> _JOB 1_:
In the grenadine piece, which cocktail does the writer's wife love at home but dislike every time she orders it at a bar?
> _JOB 2_:
Pick up the grenadine piece right after its last sentence and keep writing in the same voice.

> _SUPPLIED PASSAGE_:
_ _ _
I have tasted just about all the commercially made grenadines out there, and none compares to a well-constucted homemade grenadine.

I do not care for the thin 1:1 sugar-to-pomegranate juice "grenadine" that many bars use. It doesn't have the right intensity of flavor or saturation to my taste. There are several grenadine cocktails (e.g., Monkey Gland) that my wife loves at home but abhors every time she has had it in a bar -- and we're talking about the very best cocktail bars out there. Eventually it came down to the fact that the ones made with 1:1 "grenadine" were not very good, and my homemade grenadine represented a major step up. Sorry guys!

I do not think that pomegranate molasses, either full strength, diluted or combined with pomegranate juice makes a good substitute for grenadine -- and that's what it is: a substitute, not the real thing. Pomegranate molasses is too "cooked," it has too much molasses character, it has far too much acidity, and it doesn't have that slight tannic backbone. I'm not saying that drinks made with pomegranate molasses aren't good -- they are good. But if you taste them side-by-side against a drink made with a good grenadine, they're different. More to the point, pomegranate molasses doesn't work well in many of the iconic grenadine drinks (again, see the Monkey Gland).
_ _ _
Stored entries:
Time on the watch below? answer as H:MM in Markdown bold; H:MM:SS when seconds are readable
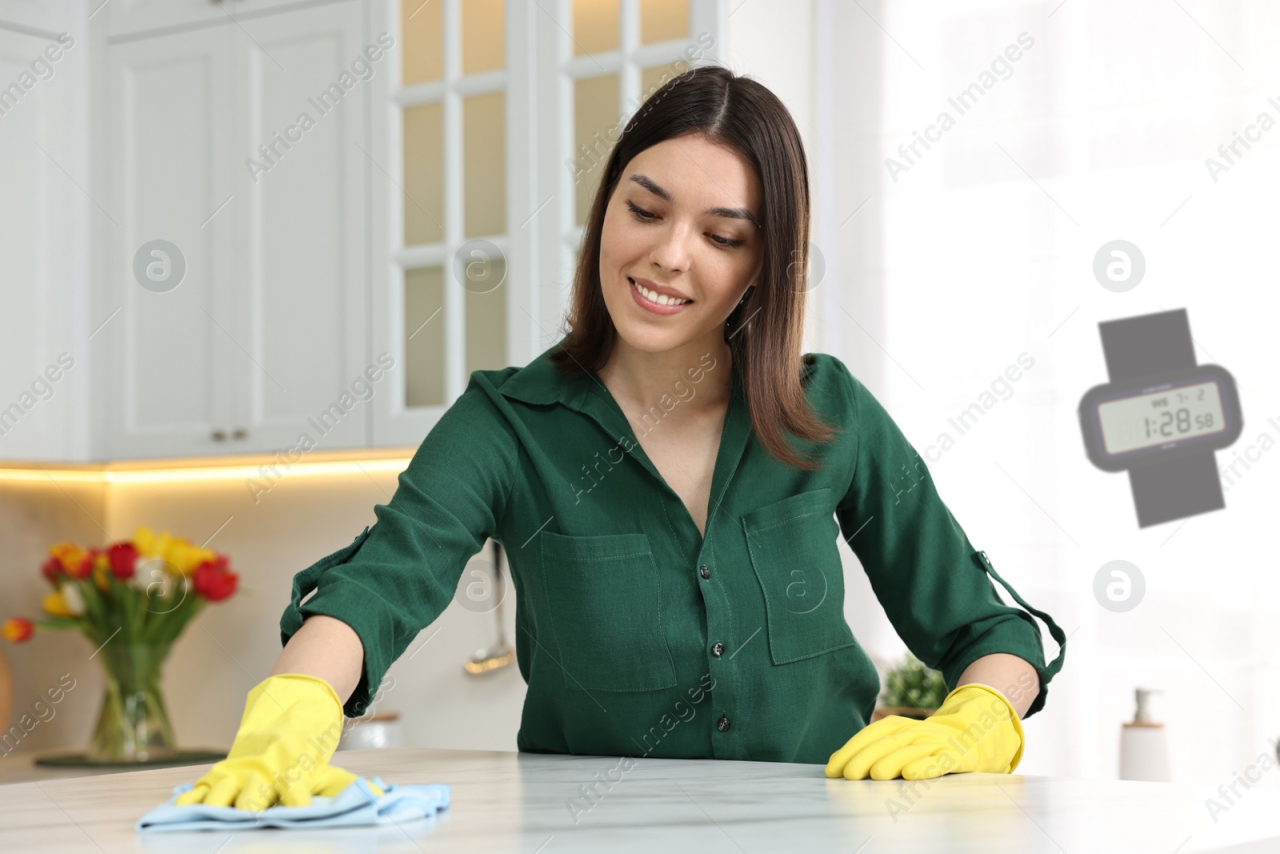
**1:28:58**
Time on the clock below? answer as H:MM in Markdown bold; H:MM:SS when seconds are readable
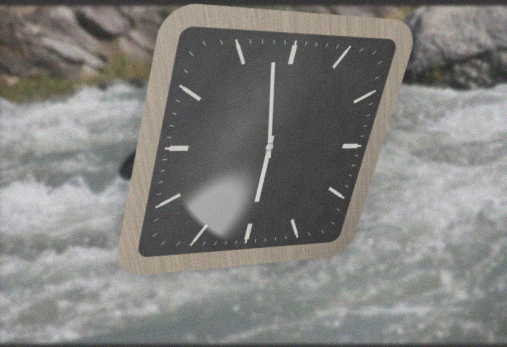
**5:58**
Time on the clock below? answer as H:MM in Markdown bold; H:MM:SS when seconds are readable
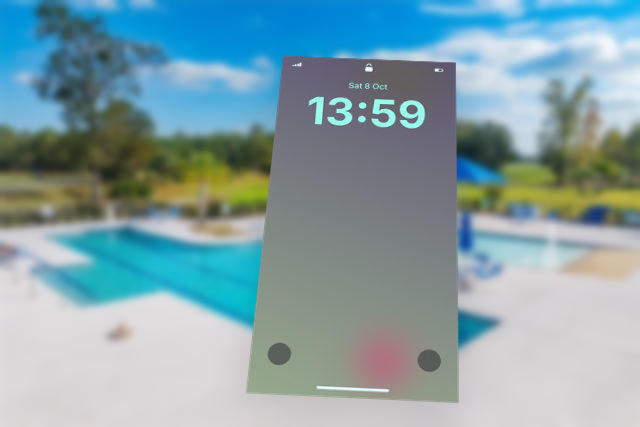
**13:59**
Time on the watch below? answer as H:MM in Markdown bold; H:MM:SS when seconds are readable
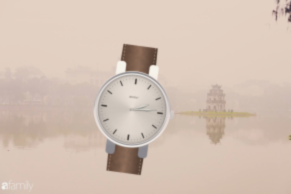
**2:14**
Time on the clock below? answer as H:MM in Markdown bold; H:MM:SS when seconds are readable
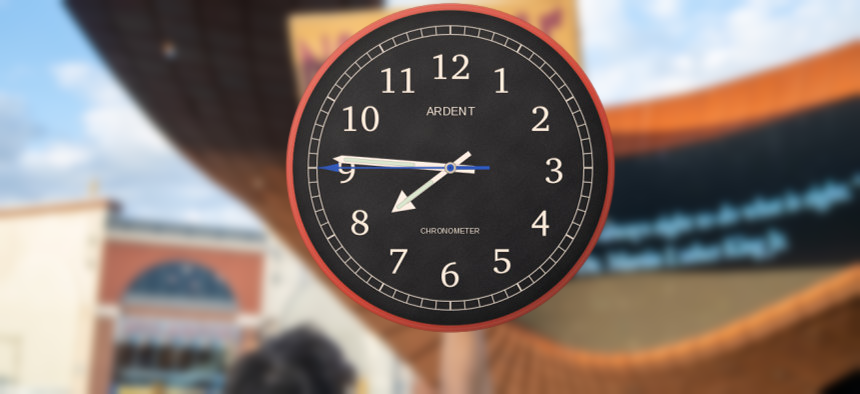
**7:45:45**
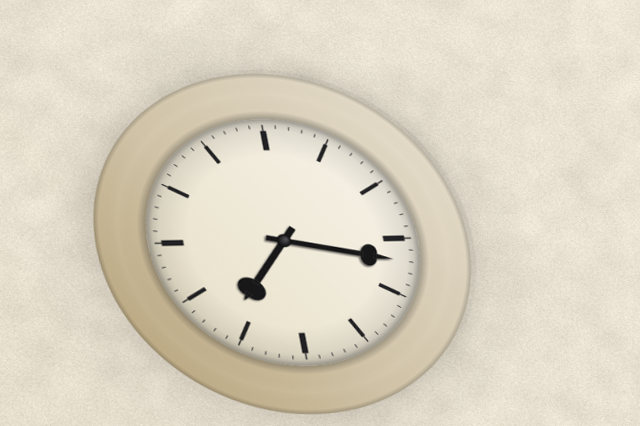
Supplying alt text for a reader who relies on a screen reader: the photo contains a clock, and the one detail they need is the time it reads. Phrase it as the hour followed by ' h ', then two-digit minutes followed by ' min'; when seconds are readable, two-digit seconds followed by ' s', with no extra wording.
7 h 17 min
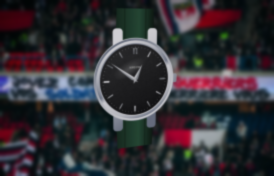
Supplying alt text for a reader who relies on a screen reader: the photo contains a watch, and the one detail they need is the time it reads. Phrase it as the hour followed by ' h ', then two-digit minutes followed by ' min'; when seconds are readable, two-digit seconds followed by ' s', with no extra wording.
12 h 51 min
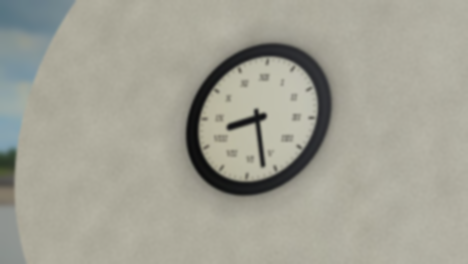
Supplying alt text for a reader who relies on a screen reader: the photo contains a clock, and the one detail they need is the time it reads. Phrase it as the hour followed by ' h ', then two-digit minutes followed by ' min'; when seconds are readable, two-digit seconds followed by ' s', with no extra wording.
8 h 27 min
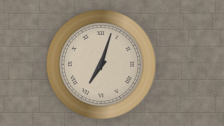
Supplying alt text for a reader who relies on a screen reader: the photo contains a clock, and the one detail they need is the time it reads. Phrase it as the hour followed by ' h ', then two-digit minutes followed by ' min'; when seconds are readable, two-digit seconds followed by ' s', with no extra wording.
7 h 03 min
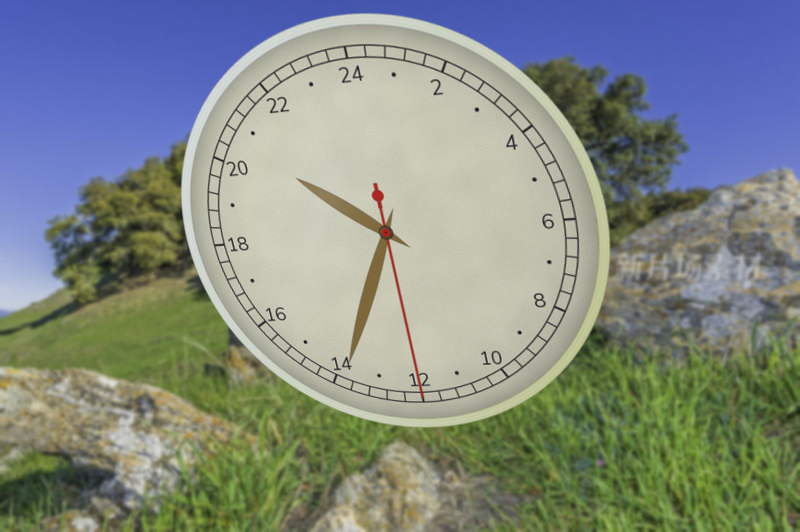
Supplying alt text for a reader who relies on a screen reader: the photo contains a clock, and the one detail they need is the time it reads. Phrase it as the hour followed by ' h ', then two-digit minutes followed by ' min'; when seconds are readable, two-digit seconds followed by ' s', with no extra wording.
20 h 34 min 30 s
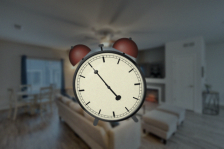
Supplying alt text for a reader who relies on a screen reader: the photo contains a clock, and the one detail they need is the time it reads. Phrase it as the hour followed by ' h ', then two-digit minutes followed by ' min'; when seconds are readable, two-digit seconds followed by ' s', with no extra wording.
4 h 55 min
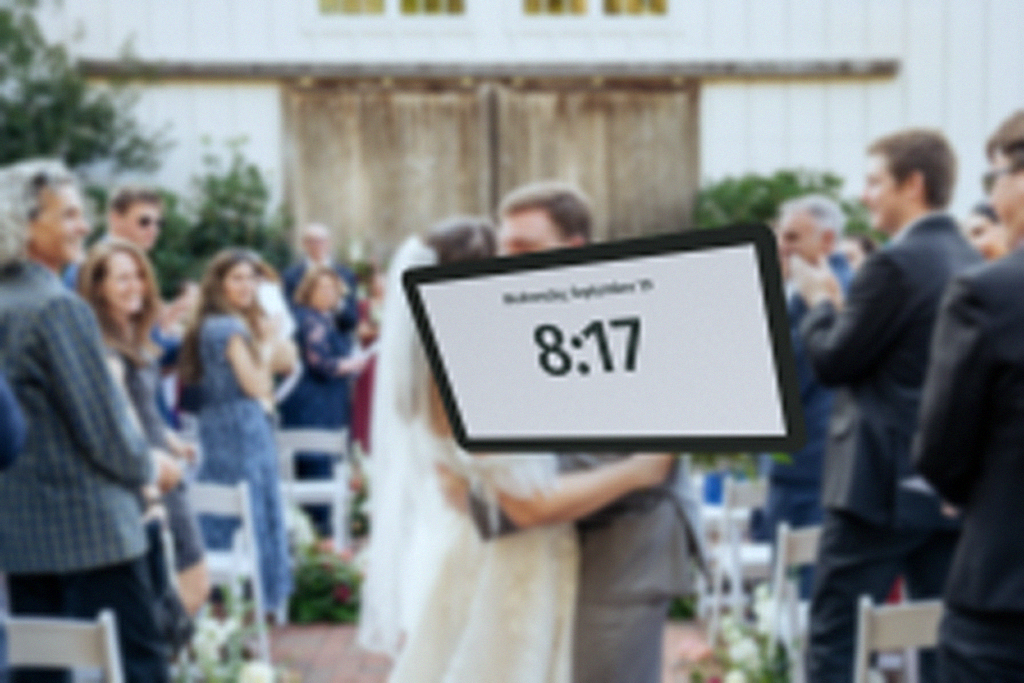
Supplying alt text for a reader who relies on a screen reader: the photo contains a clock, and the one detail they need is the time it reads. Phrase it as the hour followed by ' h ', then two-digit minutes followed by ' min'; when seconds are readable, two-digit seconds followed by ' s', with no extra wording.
8 h 17 min
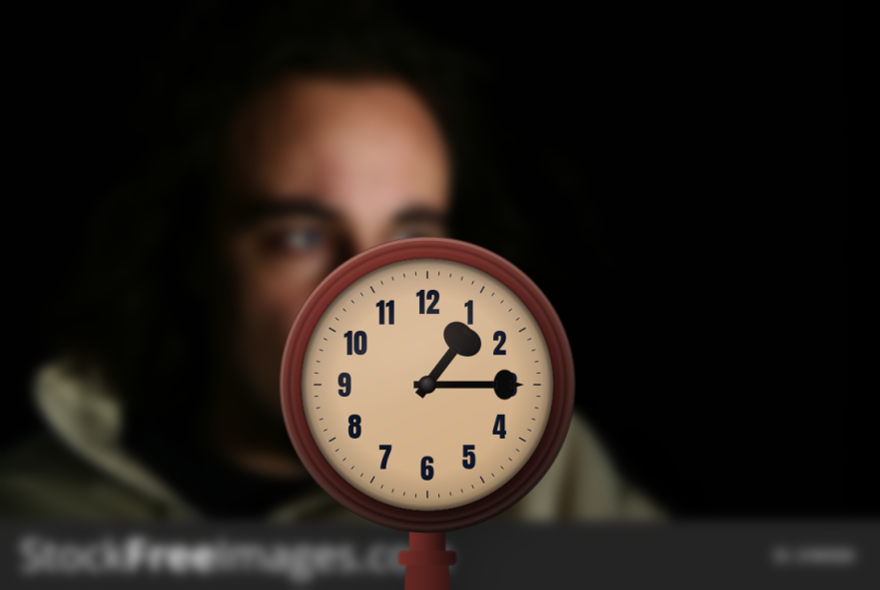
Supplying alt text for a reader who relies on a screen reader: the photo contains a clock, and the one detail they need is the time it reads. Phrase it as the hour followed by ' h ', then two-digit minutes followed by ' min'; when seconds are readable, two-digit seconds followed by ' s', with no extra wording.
1 h 15 min
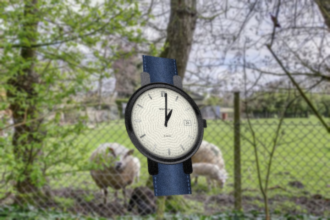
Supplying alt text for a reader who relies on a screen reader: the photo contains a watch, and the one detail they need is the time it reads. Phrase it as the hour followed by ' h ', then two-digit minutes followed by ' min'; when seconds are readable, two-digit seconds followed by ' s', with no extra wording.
1 h 01 min
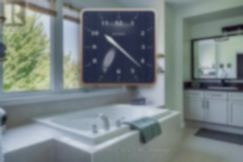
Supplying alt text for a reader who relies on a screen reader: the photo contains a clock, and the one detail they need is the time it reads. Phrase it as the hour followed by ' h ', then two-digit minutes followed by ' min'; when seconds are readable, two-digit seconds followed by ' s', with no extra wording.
10 h 22 min
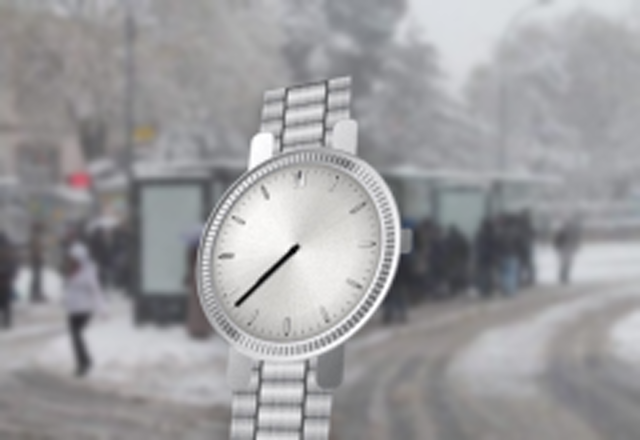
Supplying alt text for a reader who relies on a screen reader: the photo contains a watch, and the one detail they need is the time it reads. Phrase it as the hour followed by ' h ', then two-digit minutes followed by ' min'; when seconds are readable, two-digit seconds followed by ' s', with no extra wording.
7 h 38 min
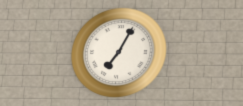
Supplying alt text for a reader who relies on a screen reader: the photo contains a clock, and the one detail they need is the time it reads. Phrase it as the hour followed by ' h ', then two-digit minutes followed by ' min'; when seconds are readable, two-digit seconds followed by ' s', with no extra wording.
7 h 04 min
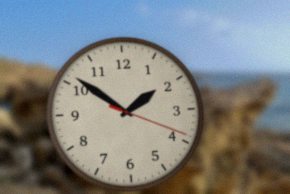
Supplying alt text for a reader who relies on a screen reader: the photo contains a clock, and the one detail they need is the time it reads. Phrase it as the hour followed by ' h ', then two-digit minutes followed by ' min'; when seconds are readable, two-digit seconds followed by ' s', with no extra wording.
1 h 51 min 19 s
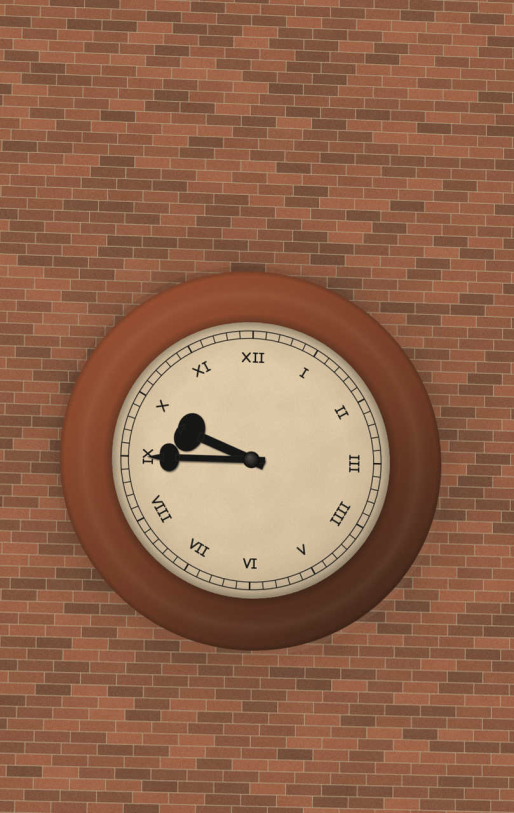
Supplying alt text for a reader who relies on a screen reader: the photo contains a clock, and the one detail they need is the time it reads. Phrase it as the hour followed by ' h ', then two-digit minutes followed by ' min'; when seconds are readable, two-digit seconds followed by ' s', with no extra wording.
9 h 45 min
_ _ _
> _EXERCISE RESULT 1_:
The Monkey Gland.

> _EXERCISE RESULT 2_:
The best grenadine, in my opinion, has a touch of orange flower water and a touch of vanilla.

The best grenadine, in my opinion, is both cooked and fresh. It should include 4- or 6-fold reduced pomegranate juice for intensity of flavor and jammy savor; and it should be thinned out to around 3:1 or 2:1 (sugar-to-liquid by volume) with uncooked pomegranate juice for the top note of fresh brighness.

I do think it's best to do the reduction yourself. For my last batch of grenadine I started off with a bottle of some fancy organic "pomegranate juice concentrate." It's not as good as when I do the reduction myself.

I include some gum arabic in my grenadine because it's usually a touch north of 2:1, and the gum arabic prevents recrystalization of the sugar. The extra silkyness, emulsification and head retention doesn't hurt either.

There is no such thing, in my book, as a "mixed berry grenadine." That's like calling something a "mixed fruit apple pie."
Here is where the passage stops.